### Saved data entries
══════

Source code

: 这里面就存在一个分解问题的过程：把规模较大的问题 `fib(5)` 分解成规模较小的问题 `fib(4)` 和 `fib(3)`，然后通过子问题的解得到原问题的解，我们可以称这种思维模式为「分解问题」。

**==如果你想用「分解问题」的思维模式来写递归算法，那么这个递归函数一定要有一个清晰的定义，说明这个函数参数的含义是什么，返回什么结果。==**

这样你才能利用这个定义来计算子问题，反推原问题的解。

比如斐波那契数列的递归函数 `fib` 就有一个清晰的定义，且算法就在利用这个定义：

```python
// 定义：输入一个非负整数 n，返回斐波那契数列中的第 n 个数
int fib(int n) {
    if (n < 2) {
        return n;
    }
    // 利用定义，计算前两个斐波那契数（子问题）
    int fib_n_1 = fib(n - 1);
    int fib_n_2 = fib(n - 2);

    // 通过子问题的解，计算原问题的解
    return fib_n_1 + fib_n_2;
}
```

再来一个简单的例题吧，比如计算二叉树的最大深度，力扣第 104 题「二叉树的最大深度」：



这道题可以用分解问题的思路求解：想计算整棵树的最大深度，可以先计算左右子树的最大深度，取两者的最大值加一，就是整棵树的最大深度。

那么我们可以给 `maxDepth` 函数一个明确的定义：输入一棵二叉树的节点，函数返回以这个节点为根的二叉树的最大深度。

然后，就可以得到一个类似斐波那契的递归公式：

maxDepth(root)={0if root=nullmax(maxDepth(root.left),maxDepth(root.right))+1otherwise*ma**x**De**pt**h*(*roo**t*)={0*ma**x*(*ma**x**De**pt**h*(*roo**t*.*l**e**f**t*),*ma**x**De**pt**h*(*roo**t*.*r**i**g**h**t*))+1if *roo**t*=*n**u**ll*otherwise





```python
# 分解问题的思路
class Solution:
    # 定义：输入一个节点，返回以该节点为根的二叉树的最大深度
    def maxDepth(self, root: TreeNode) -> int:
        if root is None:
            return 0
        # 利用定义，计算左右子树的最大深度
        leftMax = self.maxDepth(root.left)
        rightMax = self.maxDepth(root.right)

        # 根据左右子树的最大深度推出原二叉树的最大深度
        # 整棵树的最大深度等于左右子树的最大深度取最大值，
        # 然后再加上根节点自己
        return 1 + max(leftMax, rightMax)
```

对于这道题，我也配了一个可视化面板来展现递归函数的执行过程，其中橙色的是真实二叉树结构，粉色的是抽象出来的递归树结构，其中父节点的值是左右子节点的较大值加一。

══════

### Exercise description
Set the records above down again. Match them exactly.

### Exercise response
Source code

: 这里面就存在一个分解问题的过程：把规模较大的问题 `fib(5)` 分解成规模较小的问题 `fib(4)` 和 `fib(3)`，然后通过子问题的解得到原问题的解，我们可以称这种思维模式为「分解问题」。

**==如果你想用「分解问题」的思维模式来写递归算法，那么这个递归函数一定要有一个清晰的定义，说明这个函数参数的含义是什么，返回什么结果。==**

这样你才能利用这个定义来计算子问题，反推原问题的解。

比如斐波那契数列的递归函数 `fib` 就有一个清晰的定义，且算法就在利用这个定义：

```python
// 定义：输入一个非负整数 n，返回斐波那契数列中的第 n 个数
int fib(int n) {
    if (n < 2) {
        return n;
    }
    // 利用定义，计算前两个斐波那契数（子问题）
    int fib_n_1 = fib(n - 1);
    int fib_n_2 = fib(n - 2);

    // 通过子问题的解，计算原问题的解
    return fib_n_1 + fib_n_2;
}
```

再来一个简单的例题吧，比如计算二叉树的最大深度，力扣第 104 题「二叉树的最大深度」：



这道题可以用分解问题的思路求解：想计算整棵树的最大深度，可以先计算左右子树的最大深度，取两者的最大值加一，就是整棵树的最大深度。

那么我们可以给 `maxDepth` 函数一个明确的定义：输入一棵二叉树的节点，函数返回以这个节点为根的二叉树的最大深度。

然后，就可以得到一个类似斐波那契的递归公式：

maxDepth(root)={0if root=nullmax(maxDepth(root.left),maxDepth(root.right))+1otherwise*ma**x**De**pt**h*(*roo**t*)={0*ma**x*(*ma**x**De**pt**h*(*roo**t*.*l**e**f**t*),*ma**x**De**pt**h*(*roo**t*.*r**i**g**h**t*))+1if *roo**t*=*n**u**ll*otherwise





```python
# 分解问题的思路
class Solution:
    # 定义：输入一个节点，返回以该节点为根的二叉树的最大深度
    def maxDepth(self, root: TreeNode) -> int:
        if root is None:
            return 0
        # 利用定义，计算左右子树的最大深度
        leftMax = self.maxDepth(root.left)
        rightMax = self.maxDepth(root.right)

        # 根据左右子树的最大深度推出原二叉树的最大深度
        # 整棵树的最大深度等于左右子树的最大深度取最大值，
        # 然后再加上根节点自己
        return 1 + max(leftMax, rightMax)
```

对于这道题，我也配了一个可视化面板来展现递归函数的执行过程，其中橙色的是真实二叉树结构，粉色的是抽象出来的递归树结构，其中父节点的值是左右子节点的较大值加一。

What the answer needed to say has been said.